Problem statement:
List every line of the records that contains the string "bekliyorlar", matching case exactly.

Task inputs:
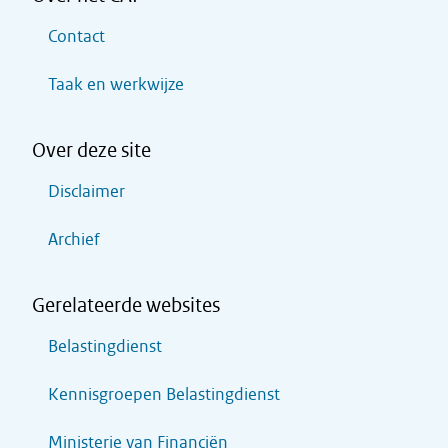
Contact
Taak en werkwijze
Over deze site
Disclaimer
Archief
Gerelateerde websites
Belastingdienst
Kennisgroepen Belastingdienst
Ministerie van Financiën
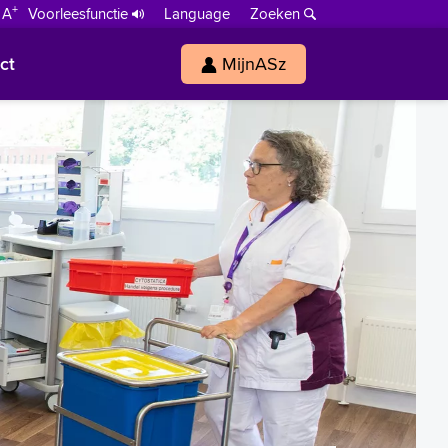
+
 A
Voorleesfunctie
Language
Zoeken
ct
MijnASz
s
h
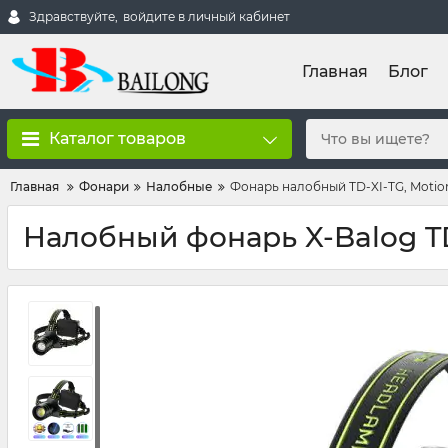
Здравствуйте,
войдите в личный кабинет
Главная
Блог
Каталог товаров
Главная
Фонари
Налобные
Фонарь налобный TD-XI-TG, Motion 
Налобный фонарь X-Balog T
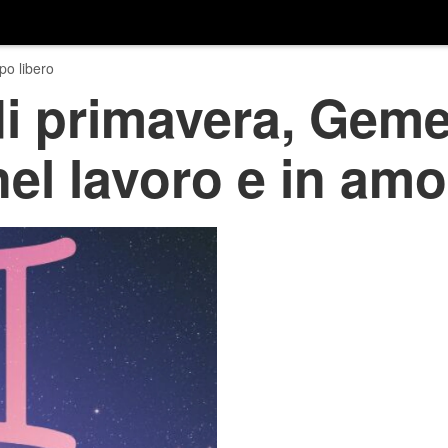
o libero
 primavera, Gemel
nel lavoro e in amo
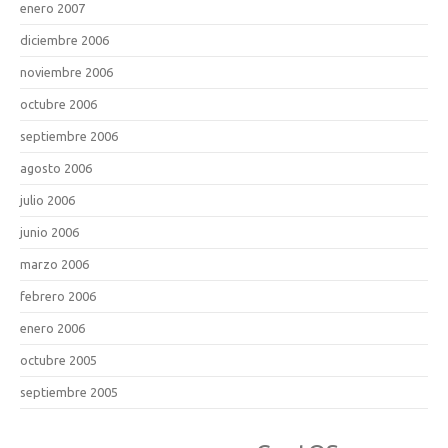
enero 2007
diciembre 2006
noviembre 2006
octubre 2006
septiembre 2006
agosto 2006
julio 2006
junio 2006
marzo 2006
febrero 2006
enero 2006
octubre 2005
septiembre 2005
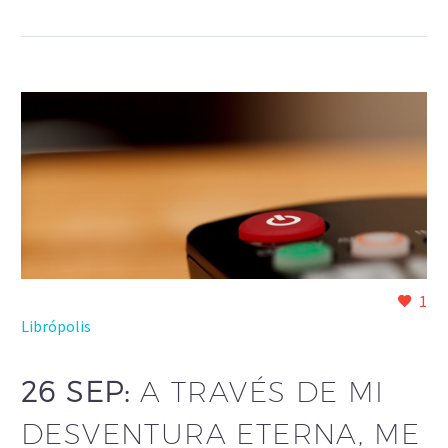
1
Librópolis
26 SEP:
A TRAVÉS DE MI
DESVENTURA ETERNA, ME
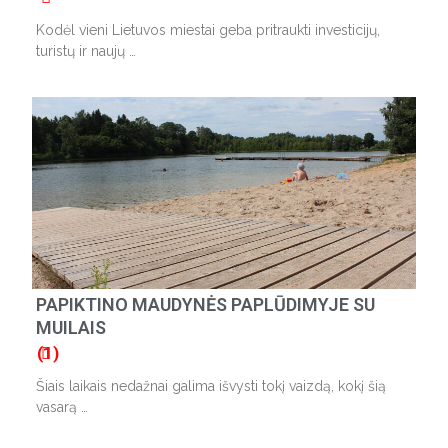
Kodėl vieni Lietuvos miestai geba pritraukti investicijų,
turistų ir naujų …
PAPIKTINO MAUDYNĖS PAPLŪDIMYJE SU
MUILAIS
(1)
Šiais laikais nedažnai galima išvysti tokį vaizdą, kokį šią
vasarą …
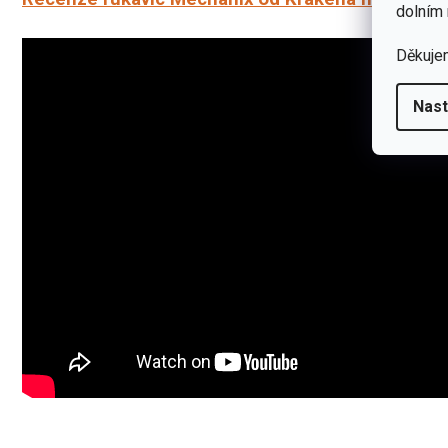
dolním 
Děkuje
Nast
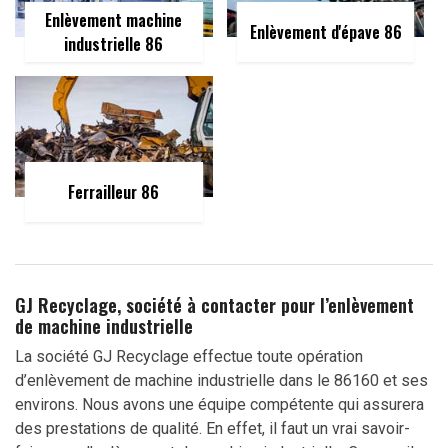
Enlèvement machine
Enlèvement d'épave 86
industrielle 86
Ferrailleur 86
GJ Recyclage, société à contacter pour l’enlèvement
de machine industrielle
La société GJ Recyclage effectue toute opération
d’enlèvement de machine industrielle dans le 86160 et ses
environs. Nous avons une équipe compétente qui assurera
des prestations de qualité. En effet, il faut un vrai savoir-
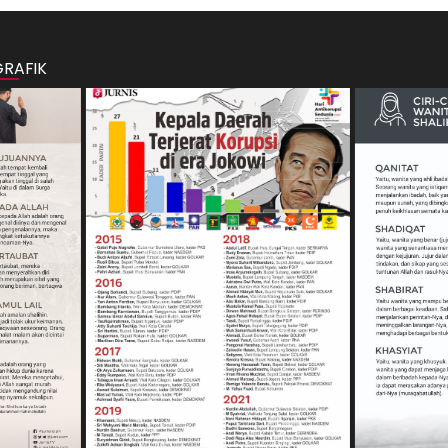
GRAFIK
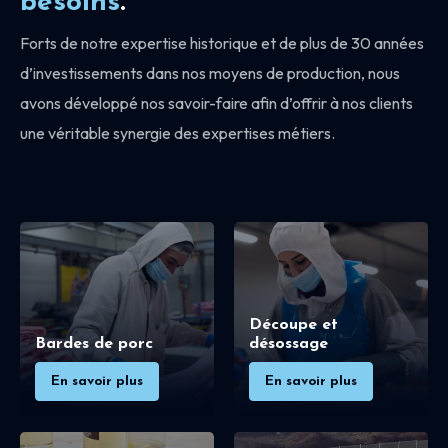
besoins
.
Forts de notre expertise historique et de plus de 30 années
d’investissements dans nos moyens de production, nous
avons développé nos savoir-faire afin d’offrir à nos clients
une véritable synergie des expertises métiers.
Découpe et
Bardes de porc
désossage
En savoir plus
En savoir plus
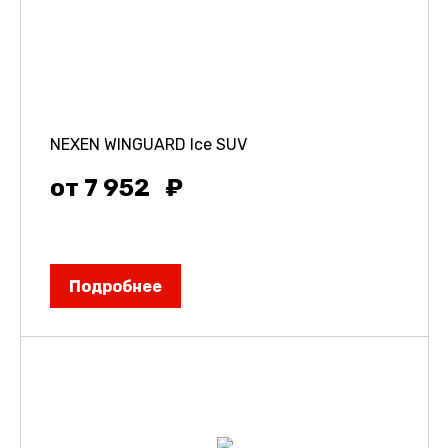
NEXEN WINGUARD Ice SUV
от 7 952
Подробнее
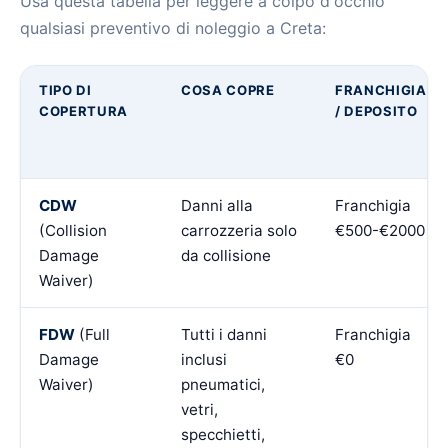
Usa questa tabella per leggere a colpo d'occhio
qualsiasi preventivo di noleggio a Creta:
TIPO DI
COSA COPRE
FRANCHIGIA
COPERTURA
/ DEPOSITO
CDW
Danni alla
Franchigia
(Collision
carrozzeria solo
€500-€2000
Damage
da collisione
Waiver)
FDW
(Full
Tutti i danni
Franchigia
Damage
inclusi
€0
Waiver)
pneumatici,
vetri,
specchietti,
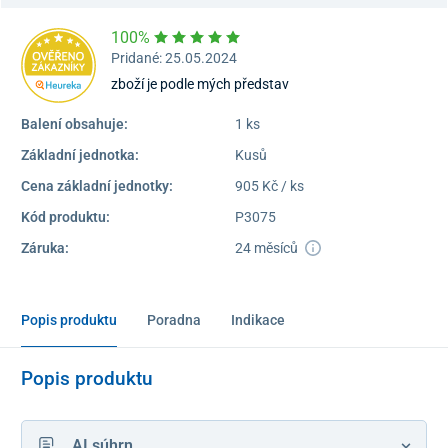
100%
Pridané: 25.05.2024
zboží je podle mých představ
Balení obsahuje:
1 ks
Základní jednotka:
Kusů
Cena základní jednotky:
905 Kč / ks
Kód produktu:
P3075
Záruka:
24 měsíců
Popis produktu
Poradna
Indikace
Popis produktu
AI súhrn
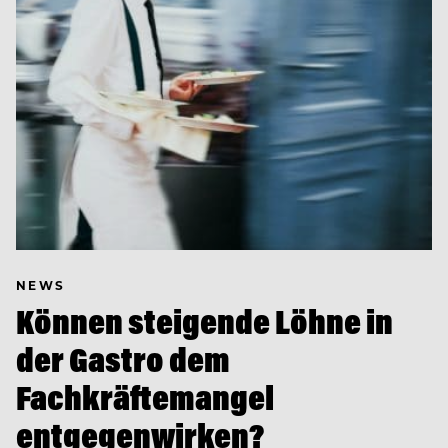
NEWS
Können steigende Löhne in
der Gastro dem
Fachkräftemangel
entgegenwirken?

==

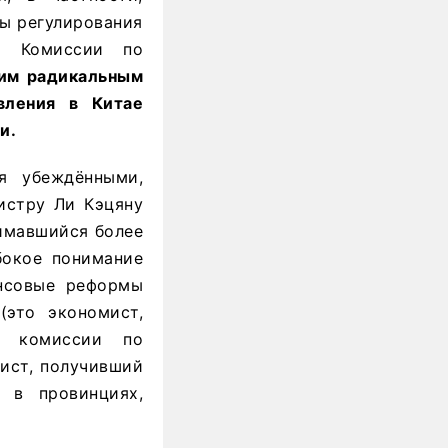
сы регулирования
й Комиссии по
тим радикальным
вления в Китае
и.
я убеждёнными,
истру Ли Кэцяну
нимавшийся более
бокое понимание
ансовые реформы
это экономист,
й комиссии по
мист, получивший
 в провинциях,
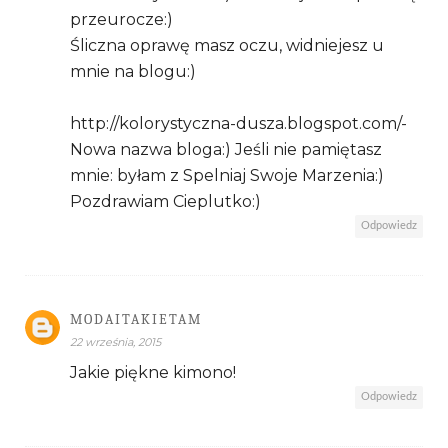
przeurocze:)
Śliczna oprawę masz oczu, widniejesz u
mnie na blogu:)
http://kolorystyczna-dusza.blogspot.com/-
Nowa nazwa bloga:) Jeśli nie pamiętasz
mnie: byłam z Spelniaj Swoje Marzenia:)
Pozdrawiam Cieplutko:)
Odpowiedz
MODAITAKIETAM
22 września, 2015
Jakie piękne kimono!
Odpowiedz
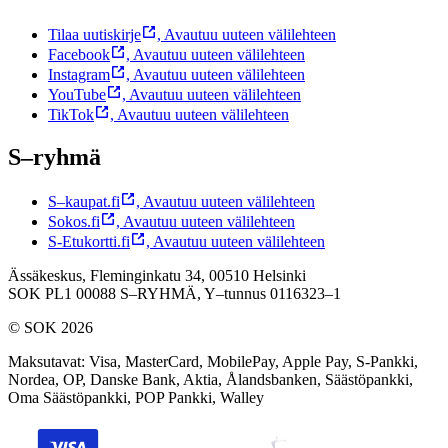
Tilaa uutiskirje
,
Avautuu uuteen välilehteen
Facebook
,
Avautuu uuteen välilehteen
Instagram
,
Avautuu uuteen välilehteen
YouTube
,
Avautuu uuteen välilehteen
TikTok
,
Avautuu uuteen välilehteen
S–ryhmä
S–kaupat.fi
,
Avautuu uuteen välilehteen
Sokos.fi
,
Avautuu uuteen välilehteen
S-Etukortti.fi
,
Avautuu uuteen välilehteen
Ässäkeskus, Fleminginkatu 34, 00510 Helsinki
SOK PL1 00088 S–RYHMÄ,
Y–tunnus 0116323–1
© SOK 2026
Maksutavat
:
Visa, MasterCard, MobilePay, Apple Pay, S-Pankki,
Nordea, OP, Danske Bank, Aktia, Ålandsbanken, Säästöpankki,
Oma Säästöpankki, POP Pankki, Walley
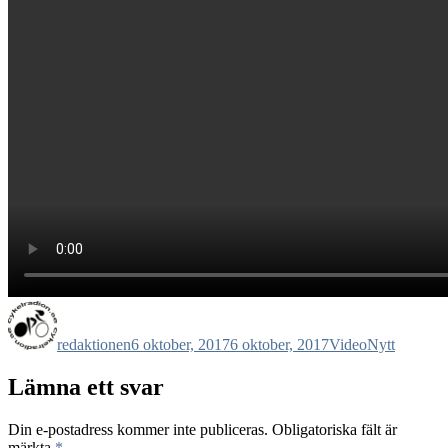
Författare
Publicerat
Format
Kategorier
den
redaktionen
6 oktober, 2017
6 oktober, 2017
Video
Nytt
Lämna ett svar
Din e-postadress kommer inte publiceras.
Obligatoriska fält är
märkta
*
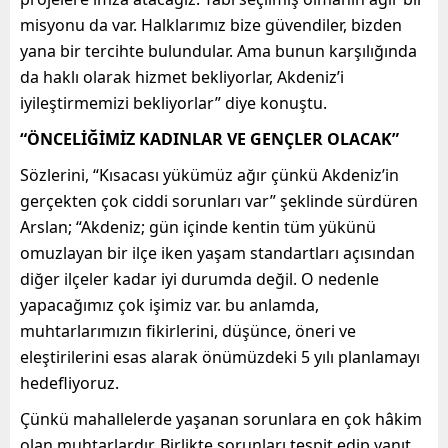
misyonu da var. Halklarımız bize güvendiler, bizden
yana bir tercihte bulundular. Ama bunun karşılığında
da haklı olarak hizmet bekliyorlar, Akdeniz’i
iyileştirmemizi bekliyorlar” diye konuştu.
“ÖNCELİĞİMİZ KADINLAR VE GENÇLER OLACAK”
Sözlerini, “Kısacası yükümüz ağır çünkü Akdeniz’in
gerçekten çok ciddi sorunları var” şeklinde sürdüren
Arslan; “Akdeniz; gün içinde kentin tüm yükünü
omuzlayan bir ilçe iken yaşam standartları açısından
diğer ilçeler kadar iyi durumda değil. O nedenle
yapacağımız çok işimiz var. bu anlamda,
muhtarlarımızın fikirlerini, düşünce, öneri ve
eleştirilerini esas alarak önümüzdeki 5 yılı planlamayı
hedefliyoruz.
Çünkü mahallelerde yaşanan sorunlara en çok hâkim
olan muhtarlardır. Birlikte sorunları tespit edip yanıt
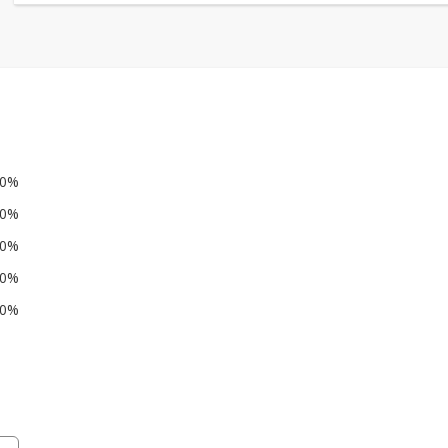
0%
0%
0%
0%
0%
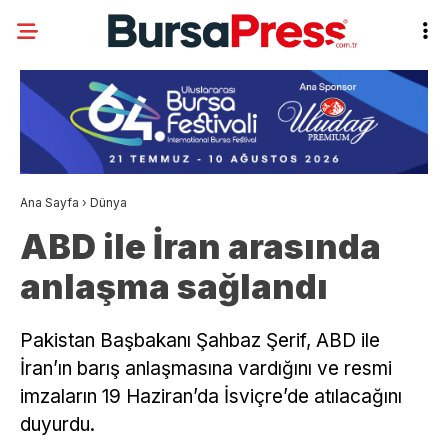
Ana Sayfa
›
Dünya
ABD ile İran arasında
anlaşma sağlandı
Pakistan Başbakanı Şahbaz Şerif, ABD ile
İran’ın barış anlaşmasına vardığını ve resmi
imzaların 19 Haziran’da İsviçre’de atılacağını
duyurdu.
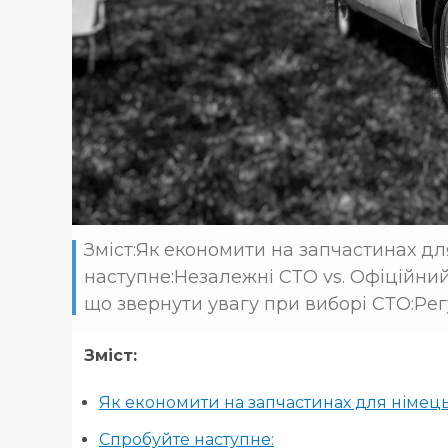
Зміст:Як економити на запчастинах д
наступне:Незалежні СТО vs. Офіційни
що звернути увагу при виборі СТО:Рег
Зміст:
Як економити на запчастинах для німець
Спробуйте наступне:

* * *

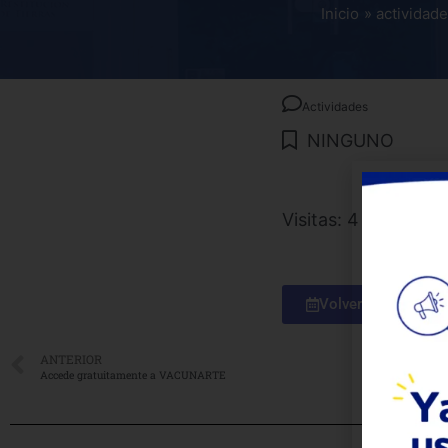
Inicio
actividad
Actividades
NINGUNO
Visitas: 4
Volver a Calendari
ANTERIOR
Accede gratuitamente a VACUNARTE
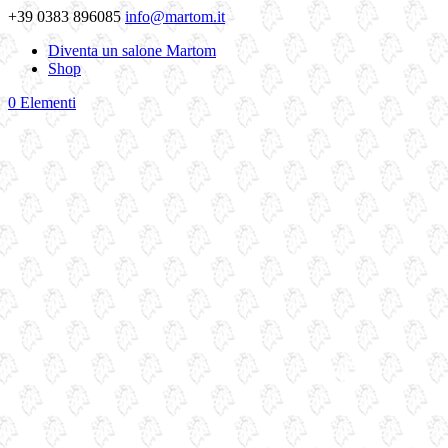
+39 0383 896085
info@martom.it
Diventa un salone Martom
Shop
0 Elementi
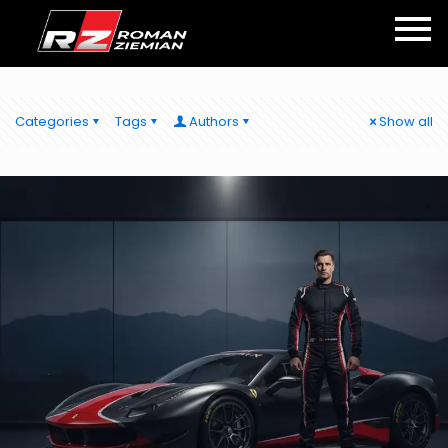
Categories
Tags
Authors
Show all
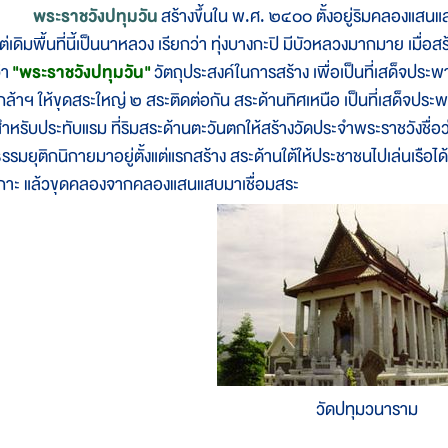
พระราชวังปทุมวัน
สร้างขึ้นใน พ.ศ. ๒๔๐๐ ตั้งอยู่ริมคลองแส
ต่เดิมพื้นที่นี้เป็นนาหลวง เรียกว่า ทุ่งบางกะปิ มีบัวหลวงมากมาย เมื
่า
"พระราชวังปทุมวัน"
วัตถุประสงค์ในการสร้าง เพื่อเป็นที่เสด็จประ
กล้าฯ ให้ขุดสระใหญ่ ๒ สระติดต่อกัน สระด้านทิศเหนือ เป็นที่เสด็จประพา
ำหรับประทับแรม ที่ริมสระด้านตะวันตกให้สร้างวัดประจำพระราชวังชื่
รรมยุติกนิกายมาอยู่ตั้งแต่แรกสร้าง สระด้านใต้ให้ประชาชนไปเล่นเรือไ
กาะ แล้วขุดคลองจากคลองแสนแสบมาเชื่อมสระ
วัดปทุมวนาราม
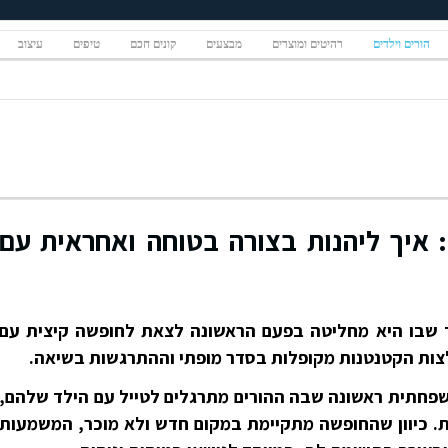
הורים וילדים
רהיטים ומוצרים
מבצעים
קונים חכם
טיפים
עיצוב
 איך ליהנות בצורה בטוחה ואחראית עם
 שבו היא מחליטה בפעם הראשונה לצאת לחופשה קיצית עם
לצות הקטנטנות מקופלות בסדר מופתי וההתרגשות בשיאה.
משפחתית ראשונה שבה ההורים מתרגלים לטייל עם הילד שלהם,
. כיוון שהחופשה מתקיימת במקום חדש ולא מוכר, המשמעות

Exercise output:
da haklı olarak hizmet bekliyorlar, Akdeniz’i
iyileştirmemizi bekliyorlar” diye konuştu.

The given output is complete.